Challenges in Structuring Business Protection
As straightforward as these concepts may sound, real-world implementation can be complex. Many insurers have varying criteria for directors who are also majority shareholders. Some require minimum levels of salary or proof of employment to qualify for Relevant Life. Others may assess a company’s dependency level differently when underwriting Key Person cover.
Additionally, ensuring the correct trust documentation is in place remains essential. A Relevant Life policy not written into trust loses its core tax advantage, potentially pulling the payout into the deceased’s estate. Similarly, assigning a Key Person policy incorrectly—for example, naming the director personally instead of the business—could trigger unnecessary tax consequences.
Willow Private Finance works alongside clients’ accountants, legal advisers, and, when necessary, corporate tax specialists to ensure every element of these structures aligns. The goal is not just to obtain cover but to integrate it meaningfully into a company’s financial plan.
The 2025 Outlook
Looking ahead, the conversation around business protection is likely to deepen. HMRC continues to review benefit-in-kind boundaries and inheritance tax reliefs, meaning that poorly structured arrangements could face scrutiny. Meanwhile, lenders and investors increasingly expect to see formal risk management policies as a sign of sound governance.
For business owners and directors, the message is clear: Relevant Life and Key Person Insurance are not optional extras—they are foundational parts of a secure, well-governed company. Used together, they protect both people and profits, offering peace of mind that the business, the family, and the future are all taken care of.
How Willow Private Finance Can Help
At
Willow Private Finance, we specialise in advising directors, contractors, and high-net-worth individuals on intelligent, tax-efficient protection structures. Our team compares policies from across the market, liaising with accountants and trustees to ensure every arrangement meets HMRC requirements and aligns with your wider wealth strategy.
Whether you’re setting up cover for the first time or reviewing existing policies, we’ll help you understand exactly what you need, why it matters, and how to make every pound work harder for you and your business.
Frequently Asked Questions
Q1: Can I hold both Relevant Life and Key Person cover?
A: Yes.
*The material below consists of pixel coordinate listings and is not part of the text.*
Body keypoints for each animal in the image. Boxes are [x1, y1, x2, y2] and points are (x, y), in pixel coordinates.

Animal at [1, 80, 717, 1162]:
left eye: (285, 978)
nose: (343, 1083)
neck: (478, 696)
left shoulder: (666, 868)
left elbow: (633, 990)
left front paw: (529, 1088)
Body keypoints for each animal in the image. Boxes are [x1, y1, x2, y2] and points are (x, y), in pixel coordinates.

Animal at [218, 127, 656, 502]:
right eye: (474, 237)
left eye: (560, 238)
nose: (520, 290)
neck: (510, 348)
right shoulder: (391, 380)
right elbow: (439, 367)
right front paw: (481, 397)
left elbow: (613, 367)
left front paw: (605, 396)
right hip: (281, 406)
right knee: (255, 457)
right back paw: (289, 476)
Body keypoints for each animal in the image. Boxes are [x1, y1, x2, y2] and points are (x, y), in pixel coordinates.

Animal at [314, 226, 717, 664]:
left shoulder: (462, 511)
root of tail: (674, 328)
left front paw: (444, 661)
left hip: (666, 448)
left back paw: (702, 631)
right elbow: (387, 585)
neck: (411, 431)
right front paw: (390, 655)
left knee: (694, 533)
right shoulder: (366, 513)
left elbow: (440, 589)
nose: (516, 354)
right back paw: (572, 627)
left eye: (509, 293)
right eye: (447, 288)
Many directors combine both to protect their family and business simultaneously. Relevant Life provides personal family protection, while Key Person cover secures the company’s financial health.
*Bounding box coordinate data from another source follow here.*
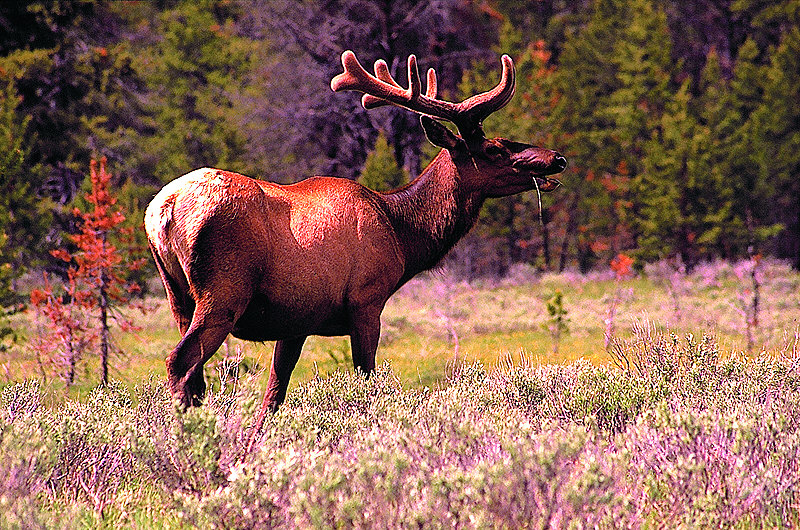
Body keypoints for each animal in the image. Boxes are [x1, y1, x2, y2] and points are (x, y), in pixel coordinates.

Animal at [145, 49, 568, 412]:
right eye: (495, 149)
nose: (557, 159)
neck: (402, 235)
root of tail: (162, 211)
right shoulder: (367, 300)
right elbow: (366, 377)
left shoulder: (296, 318)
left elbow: (274, 394)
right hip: (224, 290)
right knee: (180, 364)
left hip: (178, 295)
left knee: (193, 374)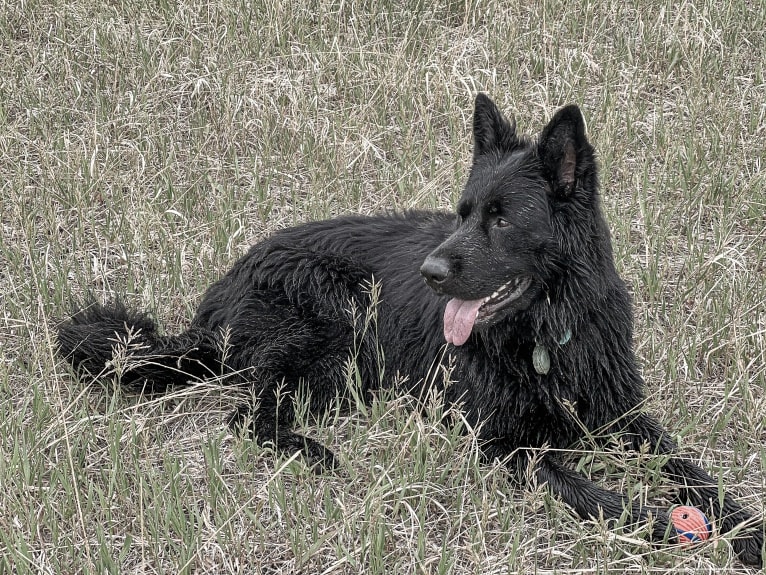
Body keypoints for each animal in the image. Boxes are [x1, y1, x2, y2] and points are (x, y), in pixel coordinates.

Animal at [57, 94, 764, 568]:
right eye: (463, 213)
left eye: (502, 221)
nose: (429, 272)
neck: (544, 335)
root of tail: (215, 302)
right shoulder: (508, 448)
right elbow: (601, 495)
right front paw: (668, 527)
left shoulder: (627, 418)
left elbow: (695, 472)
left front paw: (745, 528)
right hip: (335, 340)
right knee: (248, 414)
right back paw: (314, 452)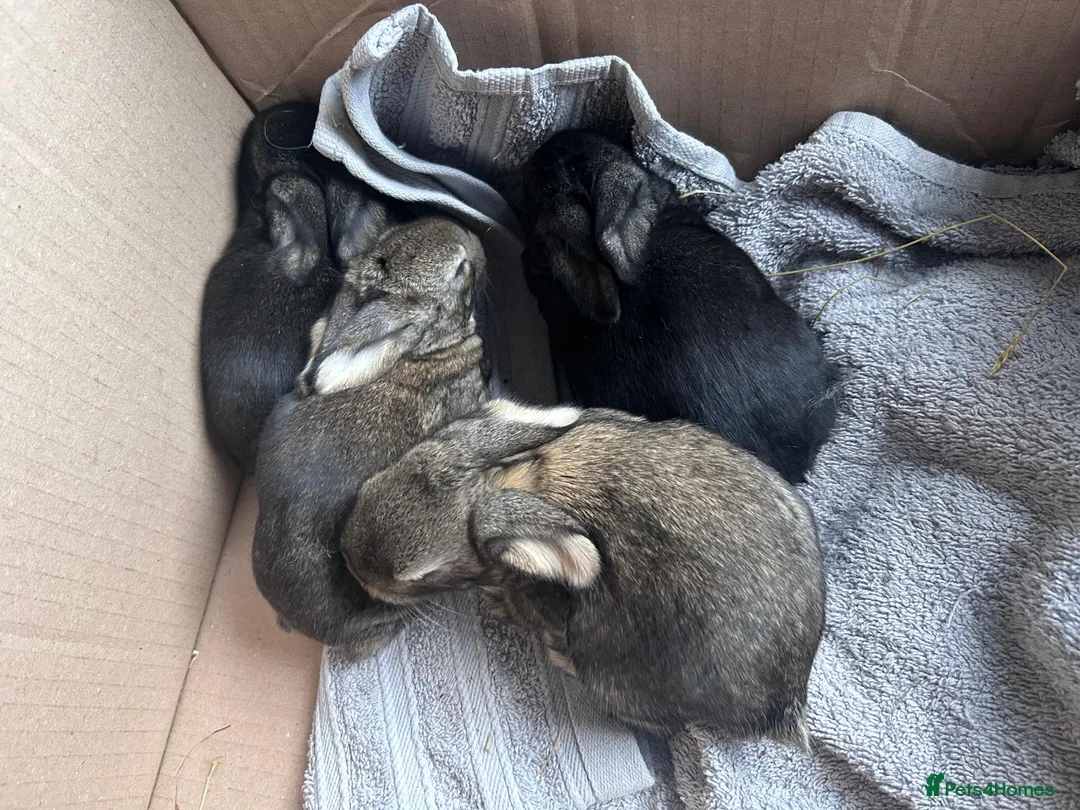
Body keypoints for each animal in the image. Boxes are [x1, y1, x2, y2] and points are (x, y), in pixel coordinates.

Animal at [341, 399, 826, 741]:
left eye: (422, 575)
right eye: (388, 472)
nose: (350, 561)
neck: (516, 479)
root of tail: (784, 703)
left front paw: (496, 603)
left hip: (609, 673)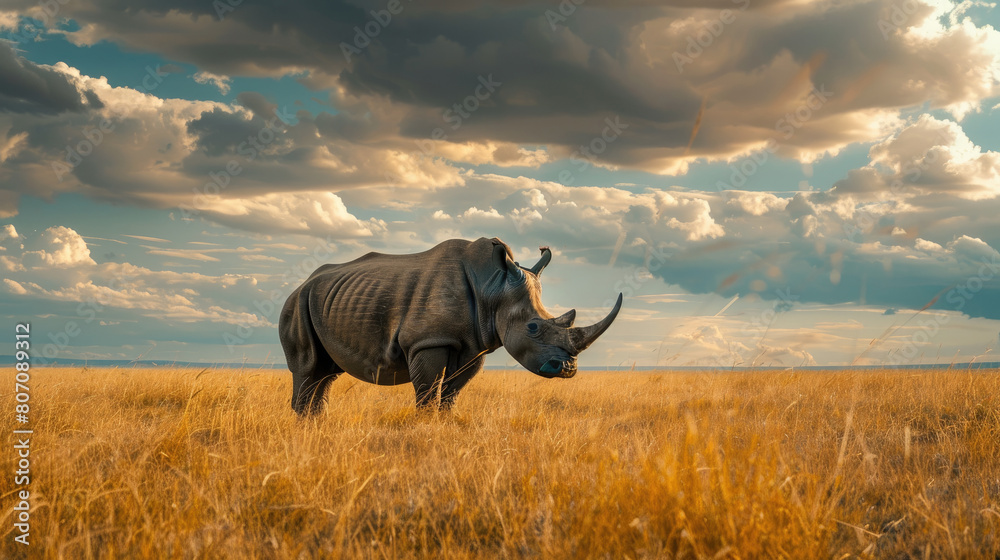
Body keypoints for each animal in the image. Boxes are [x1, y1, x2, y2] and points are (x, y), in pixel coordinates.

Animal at [278, 237, 623, 415]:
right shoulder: (429, 340)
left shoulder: (473, 345)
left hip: (324, 300)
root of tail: (301, 283)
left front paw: (443, 425)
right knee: (308, 369)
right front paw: (425, 428)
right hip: (296, 304)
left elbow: (451, 394)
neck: (492, 286)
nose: (567, 369)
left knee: (325, 374)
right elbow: (429, 392)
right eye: (533, 328)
Q2: Is Relevant Life available for company owners with no employees?
A: Yes, provided the director is classed as an employee of their own limited company. It’s ideal for one-person firms.
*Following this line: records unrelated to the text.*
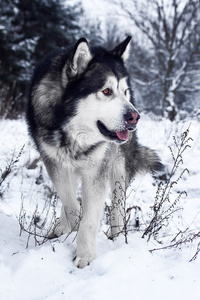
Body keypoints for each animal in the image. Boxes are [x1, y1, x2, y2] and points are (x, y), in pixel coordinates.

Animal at [26, 36, 163, 268]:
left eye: (124, 92)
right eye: (106, 91)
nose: (135, 117)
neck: (73, 133)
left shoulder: (97, 170)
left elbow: (89, 220)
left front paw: (85, 256)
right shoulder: (54, 163)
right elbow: (70, 203)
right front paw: (70, 228)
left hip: (118, 166)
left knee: (118, 205)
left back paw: (117, 237)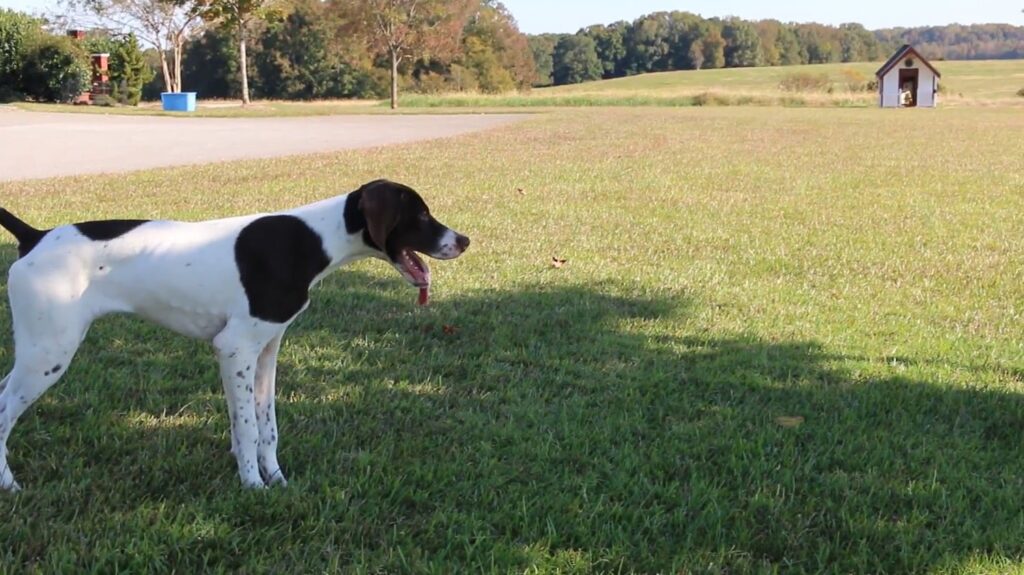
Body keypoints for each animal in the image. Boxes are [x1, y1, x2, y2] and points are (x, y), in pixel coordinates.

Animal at [0, 179, 468, 487]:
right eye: (421, 215)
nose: (463, 240)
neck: (313, 240)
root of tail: (36, 237)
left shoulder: (266, 350)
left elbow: (266, 425)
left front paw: (276, 479)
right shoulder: (234, 349)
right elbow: (246, 427)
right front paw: (252, 486)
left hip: (37, 353)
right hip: (49, 354)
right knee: (4, 413)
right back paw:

Q3: Does Relevant Life include critical illness cover?
A: Not usually. Relevant Life provides death or terminal illness benefit only. Critical illness is typically arranged separately.
Q4: Are Key Person premiums tax-deductible?
A: Sometimes. HMRC applies the “wholly and exclusively” rule—if the cover protects trading income, premiums may qualify for relief.
Q5: Do I need a trust for Key Person cover?
A: No. Trusts are specific to Relevant Life policies; Key Person proceeds are paid directly to the business.